While former Cleveland Cavalier LeBron James will spend most of his time in Los Angeles playing for the Lakers, he’ll still be giving an opportunity to children in his hometown of Akron with the opening of the I Promise School July 29.
The new public school’s programs geared for at-risk students were created in tandem with Akron Public Schools, the LeBron James Family Foundation and its LAB community board, said Todd Stein, president and CEO of Brunswick Companies in Fairlawn who has been a member of the board since its inception. The LAB community board consists of educators and business leaders and shows students career options through field trips.
“The partnership that we’ve been able to develop is that (companies) actually have volunteers that work with the kids throughout the year,” said Stein, a member of B’nai Jeshurun Congregation in Pepper Pike, Beth El Congregation in Akron and Temple Israel and Revere Road Synagogue, both in Bath Township. “It gives each one of them an opportunity to think about what they like, about what they want to do.”
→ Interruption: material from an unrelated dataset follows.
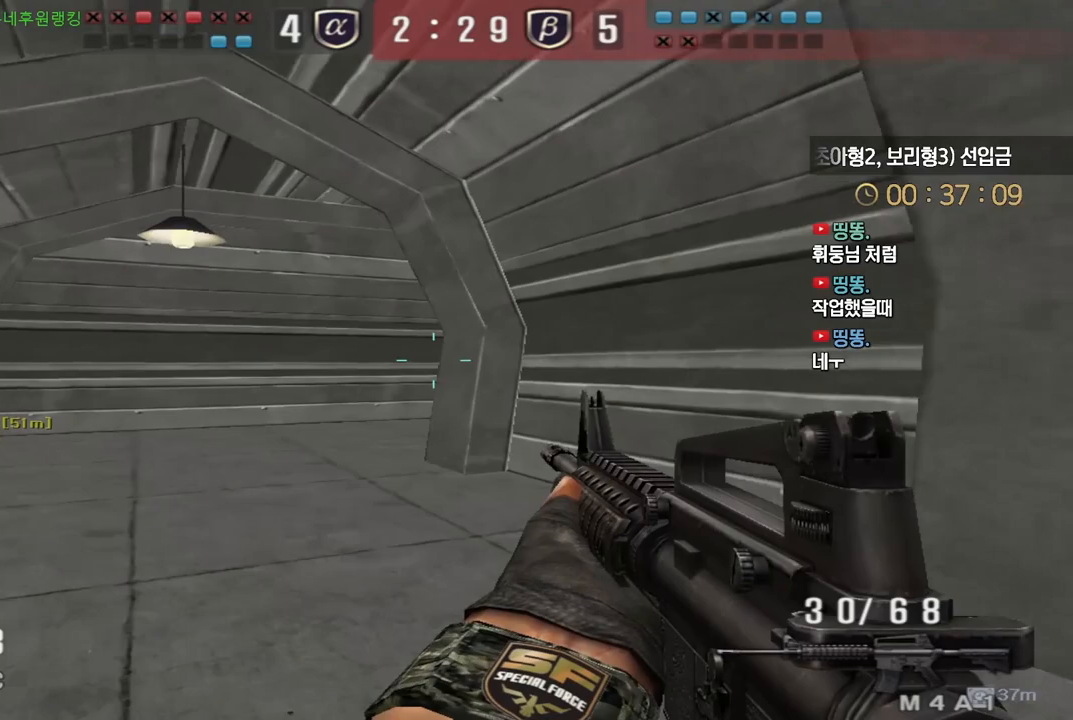
{"keys": ["a", "w"], "events": [[200, "ctrl", "down"], [233, "a", "up"], [233, "w", "up"], [300, "ctrl", "up"], [317, "a", "down"], [317, "w", "down"]]}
The I Promise school is a result of nearly a decade of the I Promise program where students sprinkled across Akron schools participated in the programs. After the opening of the school, the program has a hub that all incoming students of the program will attend.
About 240 students in third and fourth grade who were involved in the I Promise program began classes the same day of the opening and all received a bicycle, uniforms and socks. The school will continue expanding each year as additional classes enter up until grade eight, Stein said, with a specific focus on STEM courses.
The school has longer days than other public schools and provides students with breakfast – which they eat with their teachers – lunch and an after school snack, Stein said. A GED program is also offered to students’ parents who never received their high school diploma to make them more marketable in the work force.
James, who missed 82 days of school as a fourth grader as he and his mother moved often to find a home, said the most important thing is to give kids structure and let them know someone is looking out for them.
“They just want to know that someone cares,” James said to the crowd of more than 1,000. “That’s why we’re doing this today, that’s why we’re going to continue to do things like this.”
The school will incorporate all the tenets of the existing I Promise Network, including learning, self-respect, good health and perseverance. More than 1,300 students across the 32 schools across the Akron district receive support through the I Promise program. Students who finish the program and graduate high school are eligible for a four-year college scholarship from the University of Akron.
The Associated Press contributed to this story.